Doubts surround TFR securitisation
Almost E15m could be the minimum annual inflow to the new Italian pension funds if a law approved by the D’Alema’ government in August is put into practice. This new law encourages the securitisation of the annual cash flow that companies are supposed to put aside as ‘trattamento di fine lavoro’ (TFR): the lump sum that Italian employees get when they leave a company and that now must guarantee a yield of150 basis points higher than 75% of the inflation rate, making TFR’s rate approximately 3% pa currently.
The new law aims to convert these annual reserves into stocks and bonds, that can be bought by pension funds. At present, most employers do not put the annual TFR into special reserves, but use it as a cheap way to finance themselves. So, if they had to give it up, they would have to raise funds in other ways, either through bank debts ( which is much more expensive than the TFR or through the financial market (that Italian companies are not very familiar with).
Since securitisation of the TFR is not compulsory, both companies and employees would have to agree. Employees might think that their TFR invested in a pension fund would perform better than the current 3%.
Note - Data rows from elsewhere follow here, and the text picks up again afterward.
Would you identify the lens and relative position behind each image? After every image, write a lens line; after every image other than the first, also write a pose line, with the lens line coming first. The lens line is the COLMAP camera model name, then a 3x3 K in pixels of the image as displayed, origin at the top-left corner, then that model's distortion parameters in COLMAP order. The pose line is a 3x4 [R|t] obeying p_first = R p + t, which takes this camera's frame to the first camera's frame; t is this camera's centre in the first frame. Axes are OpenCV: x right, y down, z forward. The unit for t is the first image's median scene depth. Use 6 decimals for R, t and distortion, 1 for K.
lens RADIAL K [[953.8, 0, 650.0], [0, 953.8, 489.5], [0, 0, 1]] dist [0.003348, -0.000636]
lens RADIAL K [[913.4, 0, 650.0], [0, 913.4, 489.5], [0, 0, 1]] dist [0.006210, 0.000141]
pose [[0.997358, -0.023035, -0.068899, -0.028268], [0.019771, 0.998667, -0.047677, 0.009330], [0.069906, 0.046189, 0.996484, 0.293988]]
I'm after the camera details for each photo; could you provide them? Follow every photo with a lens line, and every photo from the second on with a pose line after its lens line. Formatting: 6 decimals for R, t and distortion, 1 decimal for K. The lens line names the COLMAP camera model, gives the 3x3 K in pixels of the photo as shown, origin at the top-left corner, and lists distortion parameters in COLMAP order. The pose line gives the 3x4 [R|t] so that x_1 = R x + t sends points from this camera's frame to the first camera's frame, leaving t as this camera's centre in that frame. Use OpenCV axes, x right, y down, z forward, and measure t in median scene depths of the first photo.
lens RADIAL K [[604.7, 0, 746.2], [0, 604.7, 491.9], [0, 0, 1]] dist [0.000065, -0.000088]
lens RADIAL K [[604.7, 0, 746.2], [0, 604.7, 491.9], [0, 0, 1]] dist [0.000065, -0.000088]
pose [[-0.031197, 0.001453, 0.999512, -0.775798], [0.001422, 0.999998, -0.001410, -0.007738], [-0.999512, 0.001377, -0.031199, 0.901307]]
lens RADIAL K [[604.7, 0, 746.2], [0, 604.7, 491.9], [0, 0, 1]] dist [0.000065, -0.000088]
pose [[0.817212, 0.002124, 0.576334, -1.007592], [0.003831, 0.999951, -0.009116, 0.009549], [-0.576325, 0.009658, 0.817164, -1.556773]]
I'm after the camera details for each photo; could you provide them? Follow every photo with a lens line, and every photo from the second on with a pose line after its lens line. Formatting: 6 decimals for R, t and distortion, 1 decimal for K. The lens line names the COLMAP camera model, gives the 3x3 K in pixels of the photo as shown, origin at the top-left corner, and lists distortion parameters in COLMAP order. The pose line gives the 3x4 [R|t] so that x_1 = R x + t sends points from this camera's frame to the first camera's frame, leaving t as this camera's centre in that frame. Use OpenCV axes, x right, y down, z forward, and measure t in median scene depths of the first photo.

There are different ways for such securitisation to happen. If listed, the company can increase its capital by issuing shares or bonds in favour of its employees' pension fund; if it's listed, but declares it will be in two years, it can issue convertible bonds, again in favour of its employees' pension fund; if it's not listed, but allow a ‘qualified financial operator’ acquire at least 10% of its capital , it can issue convertible or cum warrant bonds; if the company is not listed and has less than 50 employees , it can transfer cash from TFR to the pension fund.
Pension fund’ money managers would have to accept the securities offered by the companies, something that currently is not likely to happen: most fund managers think that the new fiscal incentives are not attractive enough to bother about TFR securitisation.
After the law was approved, there were proposals to abolish TFR by transforming it into salary an giving fiscal benefits to employees who voluntarily invest it into their pension funds.